SET TASK: Edit the stretch of records from the line containing "Page size: 1654x1241." through the end of the records, replacing "bounding box" with "enclosing rectangle" and keeping everything else the same. Return only that stretch.

EXCERPTED RECORDS:
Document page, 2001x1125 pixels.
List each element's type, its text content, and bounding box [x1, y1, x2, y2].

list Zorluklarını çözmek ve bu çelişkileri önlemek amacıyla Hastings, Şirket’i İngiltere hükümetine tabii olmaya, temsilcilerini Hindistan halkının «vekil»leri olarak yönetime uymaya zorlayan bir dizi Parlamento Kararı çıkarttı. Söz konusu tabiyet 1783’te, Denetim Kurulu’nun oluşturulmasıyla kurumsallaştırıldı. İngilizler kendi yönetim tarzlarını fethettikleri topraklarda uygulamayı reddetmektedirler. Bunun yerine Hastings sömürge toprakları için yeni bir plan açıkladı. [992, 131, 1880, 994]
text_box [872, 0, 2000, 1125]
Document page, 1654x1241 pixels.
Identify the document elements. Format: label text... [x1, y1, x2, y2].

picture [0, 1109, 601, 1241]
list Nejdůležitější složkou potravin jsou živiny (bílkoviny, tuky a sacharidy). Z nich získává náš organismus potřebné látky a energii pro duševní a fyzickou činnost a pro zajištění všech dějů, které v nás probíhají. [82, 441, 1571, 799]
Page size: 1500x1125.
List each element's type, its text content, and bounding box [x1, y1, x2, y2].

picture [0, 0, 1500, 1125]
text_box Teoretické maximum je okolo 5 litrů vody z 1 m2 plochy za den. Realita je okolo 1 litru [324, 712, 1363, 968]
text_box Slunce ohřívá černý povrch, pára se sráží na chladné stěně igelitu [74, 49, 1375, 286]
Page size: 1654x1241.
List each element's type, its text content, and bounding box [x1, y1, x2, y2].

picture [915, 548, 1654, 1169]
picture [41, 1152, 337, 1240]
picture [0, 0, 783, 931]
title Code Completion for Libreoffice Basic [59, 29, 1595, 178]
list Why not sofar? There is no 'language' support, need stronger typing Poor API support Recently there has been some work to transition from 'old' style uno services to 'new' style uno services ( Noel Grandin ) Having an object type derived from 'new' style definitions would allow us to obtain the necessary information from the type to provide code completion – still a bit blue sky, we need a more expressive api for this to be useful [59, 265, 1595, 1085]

THE RESPONSE:
Page size: 1654x1241.
List each element's type, its text content, and enclosing rectangle [x1, y1, x2, y2].

picture [915, 548, 1654, 1169]
picture [41, 1152, 337, 1240]
picture [0, 0, 783, 931]
title Code Completion for Libreoffice Basic [59, 29, 1595, 178]
list Why not sofar? There is no 'language' support, need stronger typing Poor API support Recently there has been some work to transition from 'old' style uno services to 'new' style uno services ( Noel Grandin ) Having an object type derived from 'new' style definitions would allow us to obtain the necessary information from the type to provide code completion – still a bit blue sky, we need a more expressive api for this to be useful [59, 265, 1595, 1085]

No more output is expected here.